== Materials provided ==
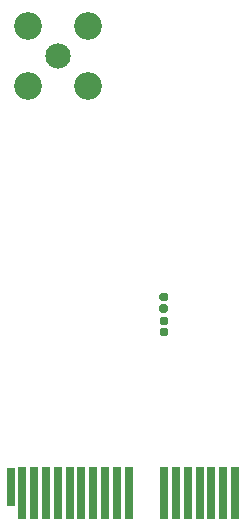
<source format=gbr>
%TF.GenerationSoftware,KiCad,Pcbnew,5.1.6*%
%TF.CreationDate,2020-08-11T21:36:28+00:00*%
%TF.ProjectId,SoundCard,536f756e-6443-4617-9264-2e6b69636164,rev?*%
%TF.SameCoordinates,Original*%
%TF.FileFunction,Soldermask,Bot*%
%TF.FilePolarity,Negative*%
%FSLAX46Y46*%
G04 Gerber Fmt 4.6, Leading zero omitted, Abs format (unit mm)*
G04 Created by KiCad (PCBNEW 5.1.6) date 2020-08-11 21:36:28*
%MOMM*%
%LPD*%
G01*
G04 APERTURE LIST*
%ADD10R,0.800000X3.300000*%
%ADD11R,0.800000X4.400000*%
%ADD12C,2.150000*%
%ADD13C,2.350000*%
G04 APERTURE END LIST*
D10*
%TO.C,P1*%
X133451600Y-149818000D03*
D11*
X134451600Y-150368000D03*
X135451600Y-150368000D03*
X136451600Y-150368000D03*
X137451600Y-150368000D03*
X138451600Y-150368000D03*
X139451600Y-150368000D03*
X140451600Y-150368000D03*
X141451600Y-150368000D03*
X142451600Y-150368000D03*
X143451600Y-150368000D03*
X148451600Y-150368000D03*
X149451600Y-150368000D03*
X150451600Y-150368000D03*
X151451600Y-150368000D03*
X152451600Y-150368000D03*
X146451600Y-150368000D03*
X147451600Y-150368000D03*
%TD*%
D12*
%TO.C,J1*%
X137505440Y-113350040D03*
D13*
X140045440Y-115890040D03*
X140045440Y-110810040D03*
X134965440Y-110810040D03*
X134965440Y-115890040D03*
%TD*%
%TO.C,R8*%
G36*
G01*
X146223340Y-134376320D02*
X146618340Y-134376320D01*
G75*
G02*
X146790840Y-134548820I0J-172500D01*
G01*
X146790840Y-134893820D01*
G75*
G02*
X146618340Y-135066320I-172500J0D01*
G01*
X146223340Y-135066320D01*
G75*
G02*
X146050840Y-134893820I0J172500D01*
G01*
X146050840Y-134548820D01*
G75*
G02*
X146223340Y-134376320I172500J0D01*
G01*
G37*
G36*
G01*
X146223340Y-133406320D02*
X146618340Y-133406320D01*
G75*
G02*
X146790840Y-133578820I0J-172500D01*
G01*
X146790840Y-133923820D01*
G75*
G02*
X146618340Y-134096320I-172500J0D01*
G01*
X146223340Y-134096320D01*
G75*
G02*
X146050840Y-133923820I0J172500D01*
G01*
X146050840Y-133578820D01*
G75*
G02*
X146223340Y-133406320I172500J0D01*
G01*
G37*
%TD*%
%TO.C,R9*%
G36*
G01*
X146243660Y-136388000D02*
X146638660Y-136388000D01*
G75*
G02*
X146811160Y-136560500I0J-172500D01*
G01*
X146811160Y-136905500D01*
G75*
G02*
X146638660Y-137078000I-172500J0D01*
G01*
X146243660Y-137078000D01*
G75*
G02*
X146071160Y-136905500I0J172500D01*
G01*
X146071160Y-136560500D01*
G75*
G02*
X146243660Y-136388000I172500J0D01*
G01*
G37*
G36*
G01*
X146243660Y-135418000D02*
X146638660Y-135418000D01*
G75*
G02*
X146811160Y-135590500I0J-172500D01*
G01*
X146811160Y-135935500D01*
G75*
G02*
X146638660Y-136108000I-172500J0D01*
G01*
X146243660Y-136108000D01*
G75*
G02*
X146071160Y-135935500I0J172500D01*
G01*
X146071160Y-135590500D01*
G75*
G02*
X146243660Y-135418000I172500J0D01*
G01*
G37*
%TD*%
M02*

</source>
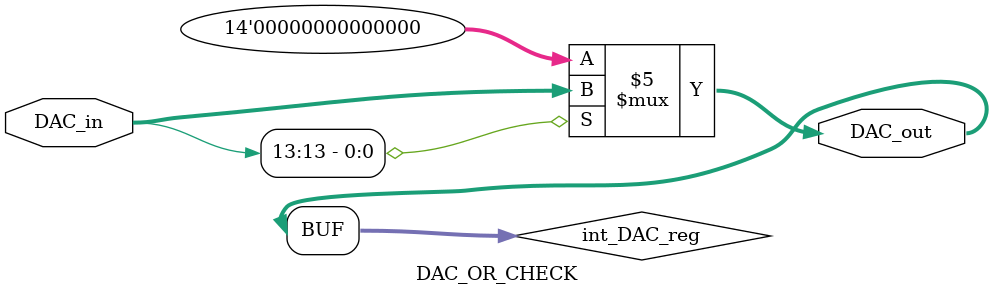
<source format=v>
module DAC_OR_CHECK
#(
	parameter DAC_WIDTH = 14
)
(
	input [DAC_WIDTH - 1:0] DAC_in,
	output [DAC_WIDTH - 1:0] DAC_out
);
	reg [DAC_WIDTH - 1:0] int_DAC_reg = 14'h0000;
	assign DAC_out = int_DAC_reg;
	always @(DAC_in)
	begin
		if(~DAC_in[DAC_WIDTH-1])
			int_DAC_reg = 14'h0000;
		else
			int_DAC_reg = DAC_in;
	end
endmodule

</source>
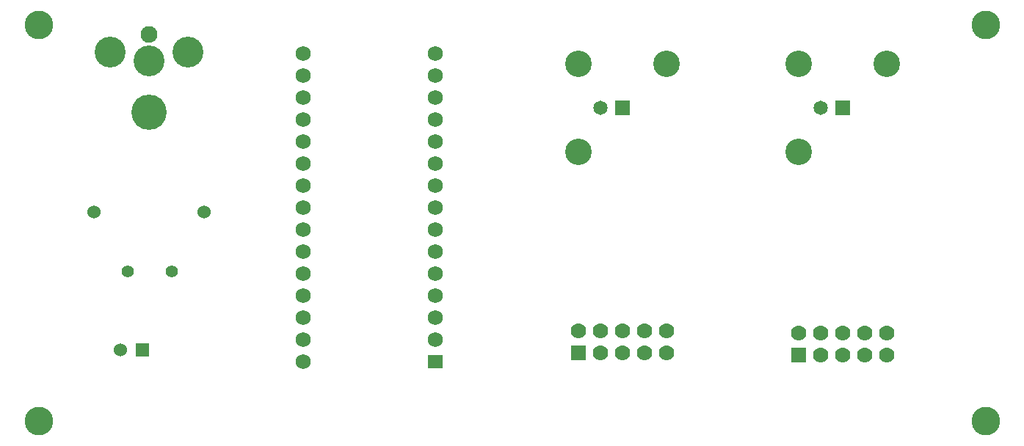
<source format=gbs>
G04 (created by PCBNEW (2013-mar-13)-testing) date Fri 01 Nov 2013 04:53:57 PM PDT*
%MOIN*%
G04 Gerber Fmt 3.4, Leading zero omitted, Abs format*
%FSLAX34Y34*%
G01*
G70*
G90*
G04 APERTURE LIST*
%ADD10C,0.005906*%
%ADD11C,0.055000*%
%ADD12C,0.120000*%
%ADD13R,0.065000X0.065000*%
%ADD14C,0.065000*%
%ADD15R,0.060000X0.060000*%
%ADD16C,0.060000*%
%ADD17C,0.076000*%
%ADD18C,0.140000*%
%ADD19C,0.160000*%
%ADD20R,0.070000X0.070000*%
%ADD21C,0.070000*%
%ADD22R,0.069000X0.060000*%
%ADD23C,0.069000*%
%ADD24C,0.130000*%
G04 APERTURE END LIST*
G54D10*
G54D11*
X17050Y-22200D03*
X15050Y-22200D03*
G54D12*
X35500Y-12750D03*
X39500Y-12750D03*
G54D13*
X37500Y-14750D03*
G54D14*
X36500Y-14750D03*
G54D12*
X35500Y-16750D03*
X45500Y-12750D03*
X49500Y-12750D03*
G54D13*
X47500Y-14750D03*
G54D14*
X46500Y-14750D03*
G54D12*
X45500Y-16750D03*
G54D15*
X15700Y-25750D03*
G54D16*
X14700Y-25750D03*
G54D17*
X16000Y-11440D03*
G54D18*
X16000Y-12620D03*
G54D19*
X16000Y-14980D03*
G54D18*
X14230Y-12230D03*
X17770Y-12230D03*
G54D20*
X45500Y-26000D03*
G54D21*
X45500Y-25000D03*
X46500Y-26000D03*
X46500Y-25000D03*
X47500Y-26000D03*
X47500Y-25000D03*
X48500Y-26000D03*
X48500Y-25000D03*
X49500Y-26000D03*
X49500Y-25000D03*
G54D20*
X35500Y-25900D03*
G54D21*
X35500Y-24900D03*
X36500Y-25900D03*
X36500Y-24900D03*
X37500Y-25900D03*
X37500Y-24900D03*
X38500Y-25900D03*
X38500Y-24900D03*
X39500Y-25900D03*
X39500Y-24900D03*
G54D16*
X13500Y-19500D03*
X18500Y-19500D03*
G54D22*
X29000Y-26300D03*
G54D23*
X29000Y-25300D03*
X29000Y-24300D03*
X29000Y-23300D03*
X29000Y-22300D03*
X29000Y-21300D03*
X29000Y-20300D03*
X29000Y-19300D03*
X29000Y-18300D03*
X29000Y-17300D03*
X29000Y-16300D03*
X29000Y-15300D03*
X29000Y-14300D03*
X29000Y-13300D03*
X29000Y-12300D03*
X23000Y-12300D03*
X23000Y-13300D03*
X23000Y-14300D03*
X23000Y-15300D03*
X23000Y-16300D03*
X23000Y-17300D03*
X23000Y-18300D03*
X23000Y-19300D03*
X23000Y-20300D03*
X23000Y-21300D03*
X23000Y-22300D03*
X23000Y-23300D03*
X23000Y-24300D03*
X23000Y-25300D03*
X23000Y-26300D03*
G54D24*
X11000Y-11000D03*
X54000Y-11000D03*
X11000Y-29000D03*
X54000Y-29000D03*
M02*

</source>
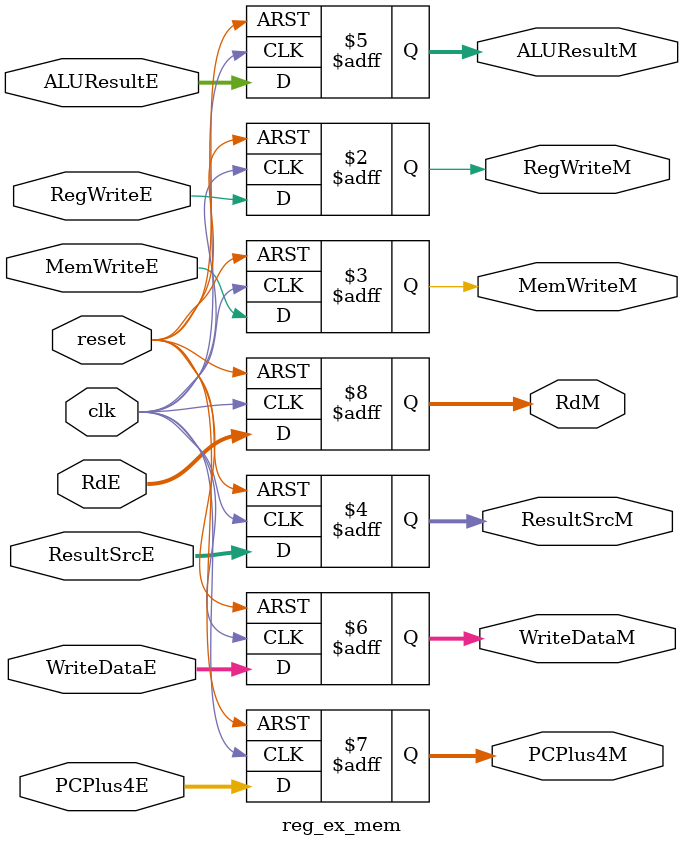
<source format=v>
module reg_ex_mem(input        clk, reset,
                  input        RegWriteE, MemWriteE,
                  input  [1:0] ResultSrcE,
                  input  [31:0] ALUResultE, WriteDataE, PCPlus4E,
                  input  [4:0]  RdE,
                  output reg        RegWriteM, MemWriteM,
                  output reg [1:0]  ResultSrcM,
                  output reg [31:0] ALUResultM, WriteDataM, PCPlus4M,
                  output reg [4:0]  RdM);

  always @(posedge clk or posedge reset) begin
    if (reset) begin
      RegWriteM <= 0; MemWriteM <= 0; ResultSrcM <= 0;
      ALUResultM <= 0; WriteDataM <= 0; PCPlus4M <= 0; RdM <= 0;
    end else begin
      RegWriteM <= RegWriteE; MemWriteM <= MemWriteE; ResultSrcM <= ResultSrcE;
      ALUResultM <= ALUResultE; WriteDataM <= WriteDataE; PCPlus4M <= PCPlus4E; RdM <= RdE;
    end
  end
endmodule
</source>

== Task directions ==
Which lines above include "MemWriteE"? Show each of them by copying it.

== Task output ==
                  input        RegWriteE, MemWriteE,
      RegWriteM <= RegWriteE; MemWriteM <= MemWriteE; ResultSrcM <= ResultSrcE;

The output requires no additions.